Care home in row over layoffs

The Aryan Benevolent Home in Chatsworth has served people in need for more than 100 years. Now it needs help to survive. Picture: Shelley Kjonstad/ Independent Newspapers

The Aryan Benevolent Home in Chatsworth has served people in need for more than 100 years. Now it needs help to survive. Picture: Shelley Kjonstad/ Independent Newspapers

Published Apr 7, 2024


Durban — The Aryan Benevolent Home (ABH) is buckling under financial stress, raising concerns about its ability to deliver quality treatment to the frail, elderly and disabled residents in its care.

The ABH, which has served communities in Durban for more than a century, recently retrenched at least 60 people from its main facility in Chatsworth, citing financial strain.

However, health industry unions the Democratic Nursing Organisation of South Africa (Denosa) and the National Education, Health and Allied Workers’ Union (Nehawu) claim the non-profit organisation (NPO) acted in bad faith when it retrenched the caregivers and nursing assistants by flouting several labour regulations.

Retrenched workers this week painted a grim picture of a facility understaffed even before the retrenchments which leave a ratio of “52 patients to one nurse”. They also expressed concern about hygiene practices, food safety and unsafe use of borehole water, all claims refuted by the ABH.

ABH general manager Ray Naguran dismissed the claims as the talk of disgruntled workers. He said the retrenchments were carefully considered, keeping in mind the organisation’s financial sustainability with a focus on maintaining the highest standards of care for its residents.

“The ABH, as with all NPOs, has been confronted with multiple challenges which include rising costs of basic essential food and care items, inflation, medical cost increases and notification of cuts to subsidies from the Department of Social Development. These challenges, beyond the control of the ABH, have necessitated an organisational restructure of all of the home’s operations inclusive of retrenchments.”

Naguran said they currently had 262 workers and 354 patients and this was enough staff to fulfil all their duties.

“The home instituted a time-consuming and in-depth strategic review (which) noted that the staff-to-resident ratio was excessive. The workforce is now in line with the accepted norms for staff-to-resident ratios as per the Department of Social Development.

“The ABH wants to assure the public that the restructure of the home’s operations in no way compromises our service levels offered to our residents. Families can rest assured that their loved ones are receiving the requisite care,” said Naguran.

This week the Independent on Saturday spoke to several retrenched workers who said they had been aware that retrenchments were on the cards and that staff would have to leave at the end of March.

However, they said when they arrived at work on February 26 they were handed retrenchment letters and told to leave. They were not paid for all days worked and the organisation retrenched those who had served the longest while those who had started recently were allowed to stay.

One employee said: “It’s unfair labour practice.

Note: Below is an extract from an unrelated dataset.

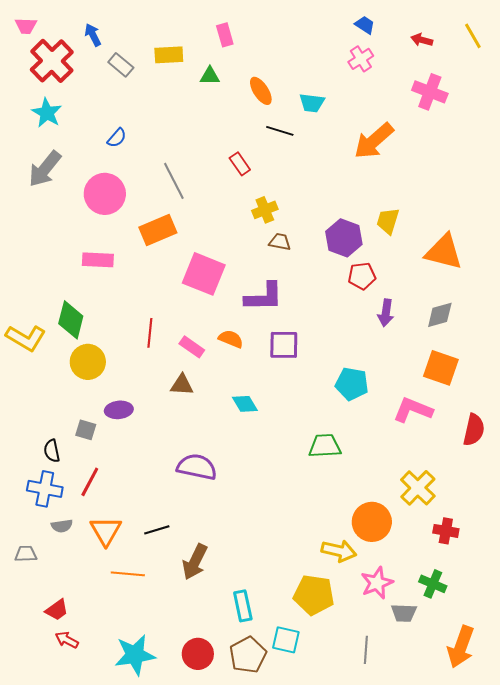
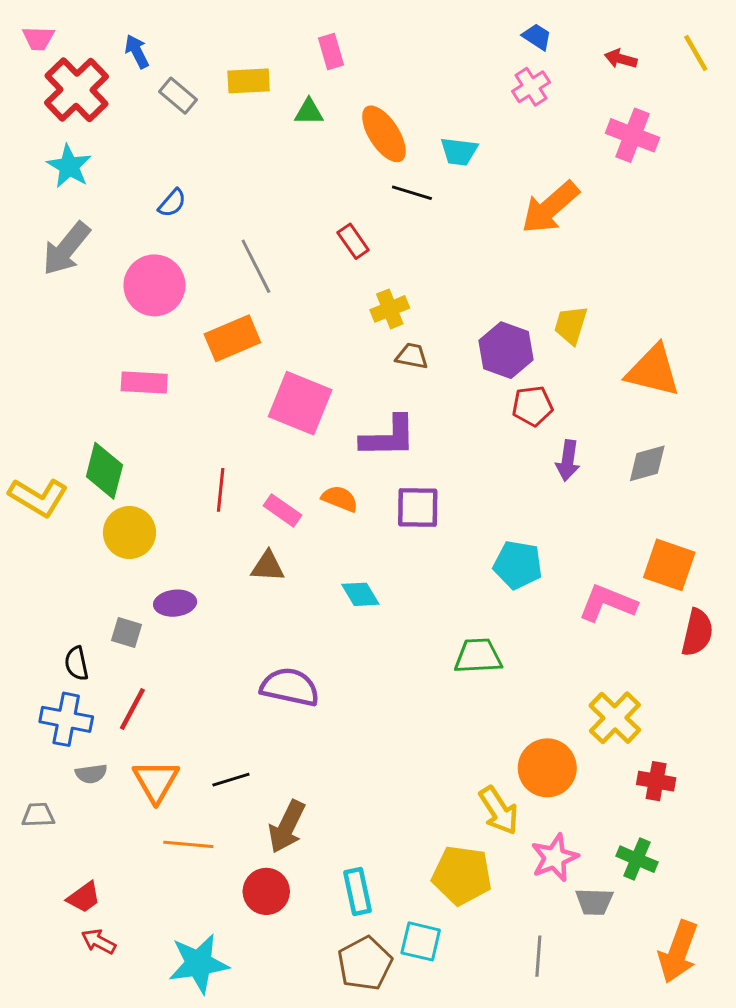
orange ellipse: (261, 91) -> (384, 134), size x1.4
orange square: (441, 368) -> (669, 565), moved
yellow arrow: (339, 551) -> (499, 811), turned 44
red circle: (198, 654) -> (266, 891), moved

They bring in people, they bring in consultants, but they say they don’t have money. They buy vehicles, but they don’t have money. They say they don’t have money but they build skyscrapers. We’ve been running at a loss for the last five years. Won’t you rather pay your staff and take care of your residents instead of putting up buildings that are not in use?”

Another former employee said they were all taking strain before the retrenchments and many who retained their jobs were looking to quit because they couldn’t cope with the extra workload.

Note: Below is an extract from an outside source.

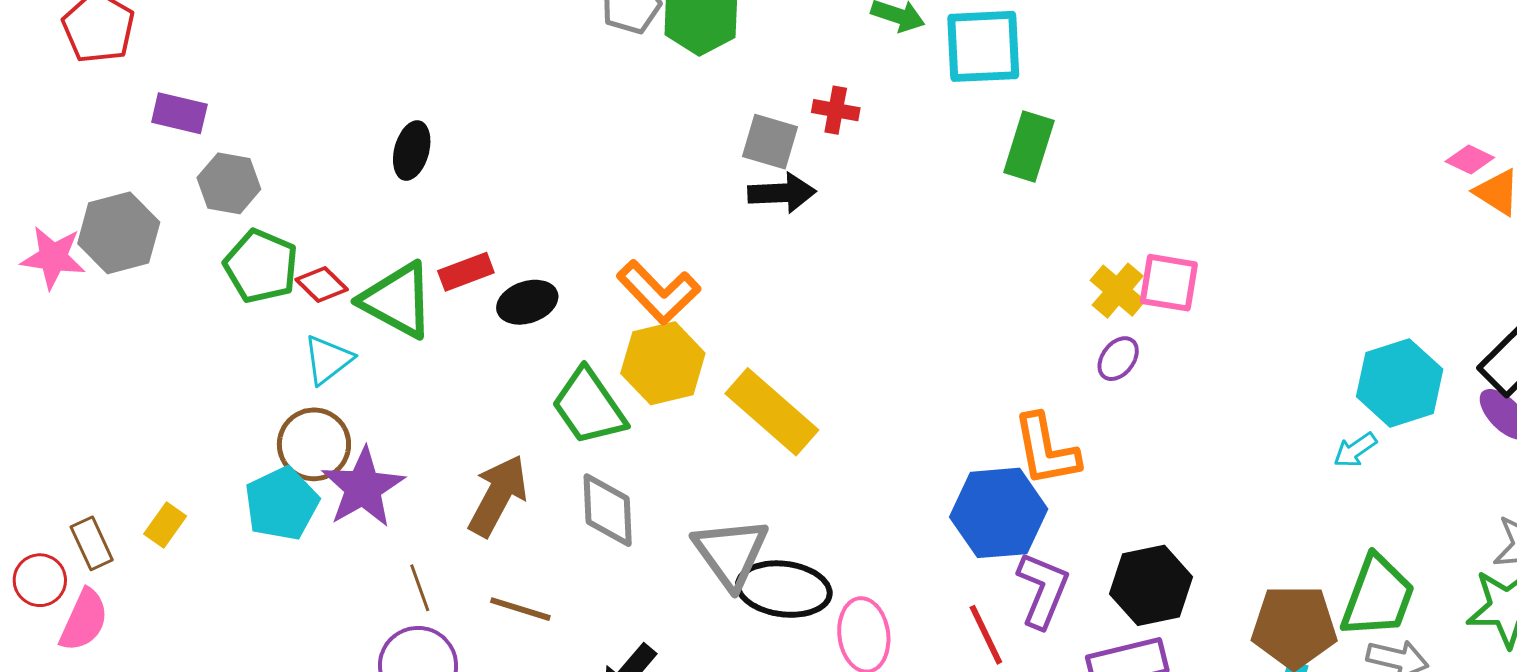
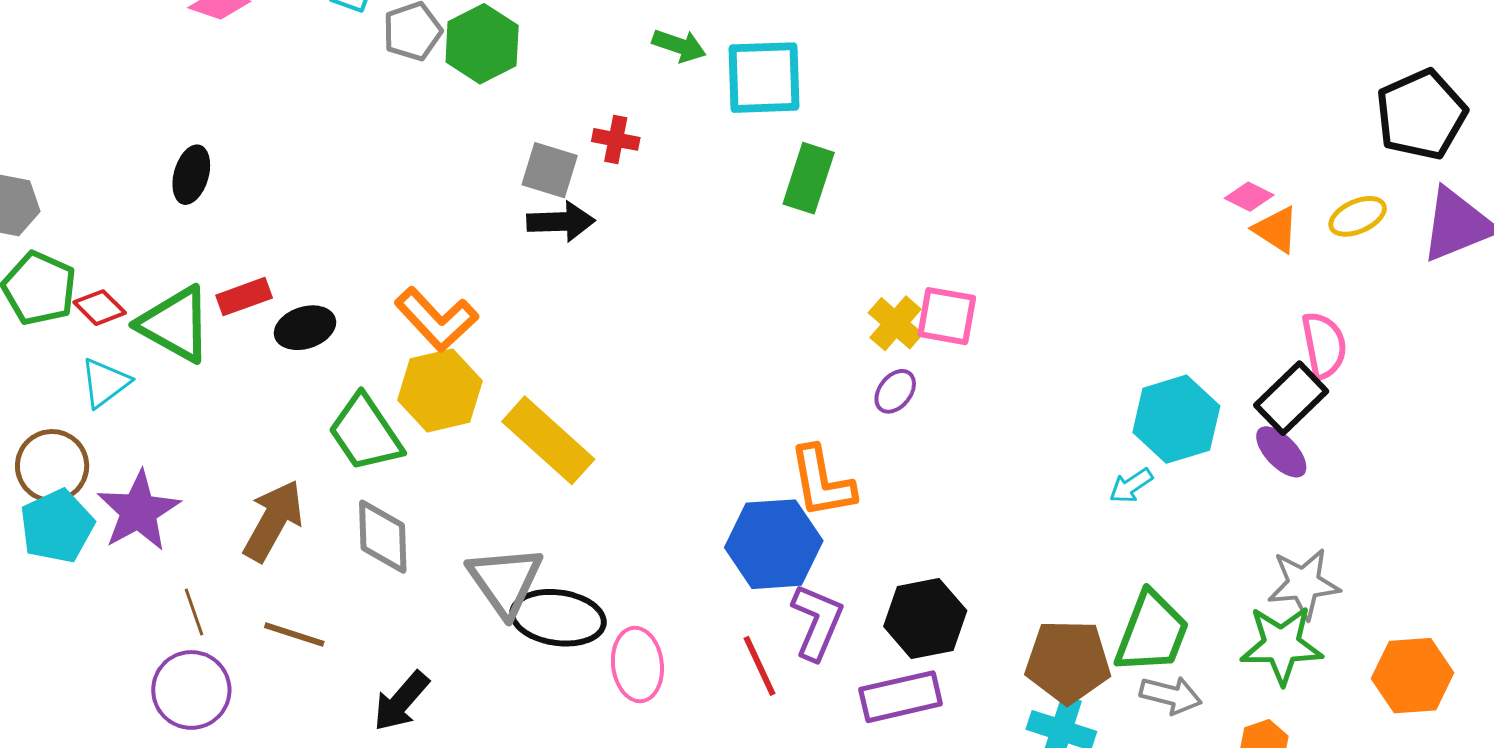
brown circle: (314, 444) -> (52, 466), moved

Another concern raised was the lack of criteria for retrenchment.

“They were supposed to be talking with shop stewards. Even for a selection process, they’re supposed to have a selection team with them so we can see that it’s all done fairly. But there was no selection and I don’t know who came up with our names.”

Denosa’s full-time shop steward Andile Mbeje said they wanted the Labour Court to reinstate all the workers.

“There are many things wrong in that facility,” Mbeje said.

He said when approached, ABH kept changing its reasons for the staff cuts.

“First they said they were overstaffed but when we were doing the calculations in terms of the staff to patients ratio, it wasn’t matching. When we challenged them, they said they were having financial constraints but there were recent renovations in the facility and we asked if the priority was renovations or to retain staff. Then they said there is a category called ENA, the nurses that only did one year, and they said they don’t need their services anymore. But after they were retrenched, they re-employed three ENAs.”

He said retrenched workers were also not paid all their benefits. Mbeje said after a failed mediation process with the CCMA, the matter would now be decided by the Labour Court.

On Friday, ABH said despite its money problems, it was not on the brink of closure.

“The organisation has stood for 102 years, weathering many challenges, and this restructuring was made with the long-term sustainability of ABH in mind. We are confident that these measures will ensure we can continue our mission for years to come,” Naguran said.